You know what I call that? I call it dishonoring the dead. Too bad Darryl Worley hasn’t written a country song about it. People might actually get upset in that case.
If we let politicians get away with conducting their business in secret, they will be only too happy to oblige. They will conceal, deny, and redirect the blame for every failure, while basking triumphant in a perpetual sequence of staged photo-op “successes.” That’s just what they do.
Three thousand innocent people died in an attack on US soil. New Yorkers are still traumatized by the memory of sweeping the ashes of dead people from their windowsills and doorways. And now we’re going to let some self-serving politician conceal the facts of those events just to protect his reputation?
That’s pretty fucked up.
May 5th, 2003 at 2:32 pm
Most of this report is a rehash of information that already got a good deal of publicity in all forms of media for months after 9/11. There were numerous allegations and discussions about how much the White House, aides to the White House, and various Federal agencies knew about various pieces of the puzzle and warnings of some form of terorist attacks. Hence, all the concern about various agencies not sharing or considering vital information to help put a more specific threat in focus. It was these cracks in the system that seems to have played the largest part in the Country’s failure to defend itself against those horrific attacks.
So a presiding Administration doesn’t want another wave of negative press over an earlier well-documented issue to rear its head again. Shocking.
As the article points out, there is no “gotcha” type of information to point directly at Bush’s Administration (as people seem to be straining themselves to do).
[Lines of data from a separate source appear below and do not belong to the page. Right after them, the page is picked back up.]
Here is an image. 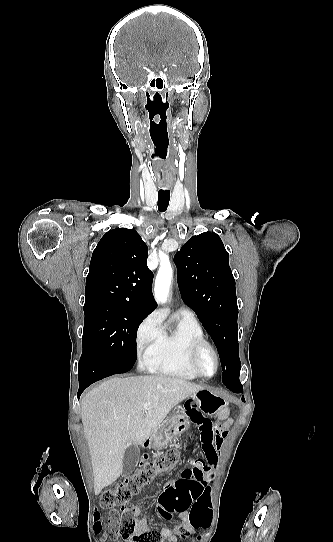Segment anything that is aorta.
<instances>
[{"mask_svg": "<svg viewBox=\"0 0 333 542\" xmlns=\"http://www.w3.org/2000/svg\"><path fill=\"white\" fill-rule=\"evenodd\" d=\"M172 268H159L154 286V298L157 304H166L171 284Z\"/></svg>", "mask_w": 333, "mask_h": 542, "instance_id": "obj_1", "label": "aorta"}]
</instances>
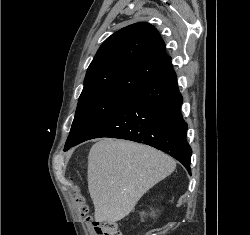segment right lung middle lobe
<instances>
[{
    "mask_svg": "<svg viewBox=\"0 0 250 235\" xmlns=\"http://www.w3.org/2000/svg\"><path fill=\"white\" fill-rule=\"evenodd\" d=\"M132 94L102 93L79 99L65 147L77 142L87 131L121 107Z\"/></svg>",
    "mask_w": 250,
    "mask_h": 235,
    "instance_id": "right-lung-middle-lobe-1",
    "label": "right lung middle lobe"
}]
</instances>
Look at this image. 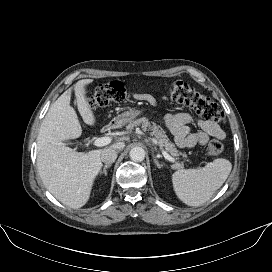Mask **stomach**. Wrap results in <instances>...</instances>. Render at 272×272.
<instances>
[{"mask_svg":"<svg viewBox=\"0 0 272 272\" xmlns=\"http://www.w3.org/2000/svg\"><path fill=\"white\" fill-rule=\"evenodd\" d=\"M143 110H130L122 113L121 115L115 117L111 123L110 126L112 127H121L133 119H135L138 115L142 114Z\"/></svg>","mask_w":272,"mask_h":272,"instance_id":"1","label":"stomach"}]
</instances>
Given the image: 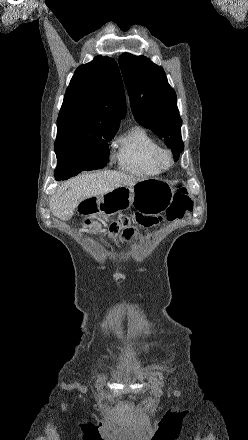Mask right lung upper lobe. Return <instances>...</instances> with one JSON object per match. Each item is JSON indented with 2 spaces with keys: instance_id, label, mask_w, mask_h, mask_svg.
<instances>
[{
  "instance_id": "right-lung-upper-lobe-1",
  "label": "right lung upper lobe",
  "mask_w": 248,
  "mask_h": 440,
  "mask_svg": "<svg viewBox=\"0 0 248 440\" xmlns=\"http://www.w3.org/2000/svg\"><path fill=\"white\" fill-rule=\"evenodd\" d=\"M126 114L125 93L116 61L97 56L79 66L66 90L57 119L55 148L95 132L115 131Z\"/></svg>"
}]
</instances>
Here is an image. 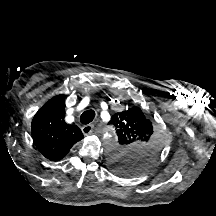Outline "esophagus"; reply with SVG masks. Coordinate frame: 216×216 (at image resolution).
I'll list each match as a JSON object with an SVG mask.
<instances>
[{
	"instance_id": "1",
	"label": "esophagus",
	"mask_w": 216,
	"mask_h": 216,
	"mask_svg": "<svg viewBox=\"0 0 216 216\" xmlns=\"http://www.w3.org/2000/svg\"><path fill=\"white\" fill-rule=\"evenodd\" d=\"M94 131V125L93 124H87V125H84L82 127V132L85 134V135H91Z\"/></svg>"
}]
</instances>
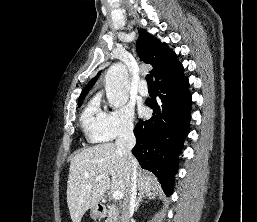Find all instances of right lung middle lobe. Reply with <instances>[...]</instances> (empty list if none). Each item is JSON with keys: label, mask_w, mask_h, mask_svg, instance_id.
<instances>
[{"label": "right lung middle lobe", "mask_w": 257, "mask_h": 222, "mask_svg": "<svg viewBox=\"0 0 257 222\" xmlns=\"http://www.w3.org/2000/svg\"><path fill=\"white\" fill-rule=\"evenodd\" d=\"M82 104V101H80L79 103H78V105L80 106Z\"/></svg>", "instance_id": "1"}]
</instances>
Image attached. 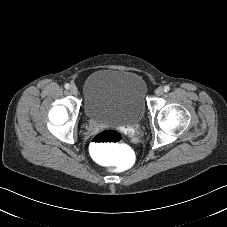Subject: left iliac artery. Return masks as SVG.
<instances>
[{
	"label": "left iliac artery",
	"instance_id": "1",
	"mask_svg": "<svg viewBox=\"0 0 227 227\" xmlns=\"http://www.w3.org/2000/svg\"><path fill=\"white\" fill-rule=\"evenodd\" d=\"M169 90H170V87L168 85L164 86V91L165 92H169Z\"/></svg>",
	"mask_w": 227,
	"mask_h": 227
}]
</instances>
I’d be more concerned that in all that time since 9/11 our intelligence and informational channeling process to more effectively recognise specific threats by terrorists does not seem to be much improved.
May 6th, 2003 at 10:29 am
more seekrits!
did you see the connections being made between halliburton and the axis of evil? this was posted on yahoo! today … any other postings that you guys know of (something more substantive … maybe more figures and citations?).